Football has witnesses formations that become fashionable, achieve untold success and then fade away to be replaced by something else that becomes the in-vogue system.
Through the 1990s and early 2000s, 4-4-2 was the way to go. When Manchester United conquered all to claim the treble in 1999, the front two of Andy Cole and Dwight Yorke - supplied by wing wizards David Beckham and Ryan Giggs - were unstoppable and the system was implemented across the globe until a few years ago.
That was when Barcelona introduced their own brand of ‘tika-taka’ football with a 4-3-3, introducing the dawn of the so-called ‘false nine'. That became the way to go, with the potential to turn it into a 4-5-1 when out of possession.
At the 2014 World Cup in Brazil, there was one formation that made a return - the three central-defenders and two wing-backs system. Nobody deployed it better than Louis van Gaal’s Netherlands, with this 5-3-2 allowing an unfancied Dutch side to claim third place Upon his arrival as Manchester United manager, Van Gaal has adopted the same system.
In pre-season it was an unprecedented success.
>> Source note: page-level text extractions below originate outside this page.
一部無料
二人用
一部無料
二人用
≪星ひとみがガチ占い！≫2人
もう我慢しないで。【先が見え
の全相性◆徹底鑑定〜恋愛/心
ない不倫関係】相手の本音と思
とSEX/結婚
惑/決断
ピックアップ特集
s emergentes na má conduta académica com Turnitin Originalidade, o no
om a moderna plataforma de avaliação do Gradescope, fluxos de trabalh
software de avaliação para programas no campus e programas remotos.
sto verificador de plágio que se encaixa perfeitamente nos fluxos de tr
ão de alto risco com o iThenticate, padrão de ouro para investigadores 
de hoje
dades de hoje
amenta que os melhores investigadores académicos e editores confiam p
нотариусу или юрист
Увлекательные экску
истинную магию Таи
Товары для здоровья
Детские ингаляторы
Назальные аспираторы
United dispatched LA Galaxy and beat Roma, Inter Milan, Liverpool and European Champions Real Madrid in the USA. However, against English teams and the fast-paced, high tempo nature of English football it is proving to be a huge mistake by the vastly experienced Dutchman.
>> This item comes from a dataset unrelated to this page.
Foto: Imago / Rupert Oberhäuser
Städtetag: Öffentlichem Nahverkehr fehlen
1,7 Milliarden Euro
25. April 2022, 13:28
Not suited for the Premier League
Defensively, while the defenders look uncomfortable at times, it has not been a complete disaster. However, what the system has done is nullify any attacking threat that United can pose – reducing the team to sideways passes and long, hopeful punts forward.
On paper, it looks to be a brilliant attacking formation. It allows Van Gaal to get Wayne Rooney, Robin van Persie, Juan Mata and new British-record signing Angel Di Maria in the same side.
However, with the lack of wingers, the play becomes so narrow it is very easy to defend against. Traditionally, United are a side who have thrived on threatening from wide areas, with attacking full-backs supplementing the wingers.
Against Burnley on Saturday, Van Gaal picked Antonio Valencia and Ashley Young as the two wing-backs. Neither was able to get forward with any great threat, as both produced wasteful crosses and were doubled up against as they become isolated on the wing.
Therefore all of United’s attacking moves have to come through the centre, making it so easy for the opposition to close the space and repel all United attacks.
Van Gaal arrogance?
Van Gaal is adamant the system will work. This is naïve and potentially arrogant. He is underestimating the pace and the high-pressured nature of the Premier League. The central midfielders will not get the time on the ball they need in order for this formation to work. Added to that the severe lack of quality of United’s central midfielders, it is a major problem for the Dutchman to solve.
The solution is to ditch the system. It may have been the fashion at the World Cup and it may have worked well there, but itt will not work in England. United have to move to a four-man defence, with two genuine wingers aided by two forward thinking full-backs. It is the way Sir Alex Ferguson played and he didn’t do a bad job.
If Van Gaal sticks beligerantly to this formation, United will struggle to win any games this season. Two points from a possible opening nine is pathetic. Add to that they have played Swansea, Sunderland and Burnley and it becomes a sorry tale. When United come up against top six teams you fear for what may happen.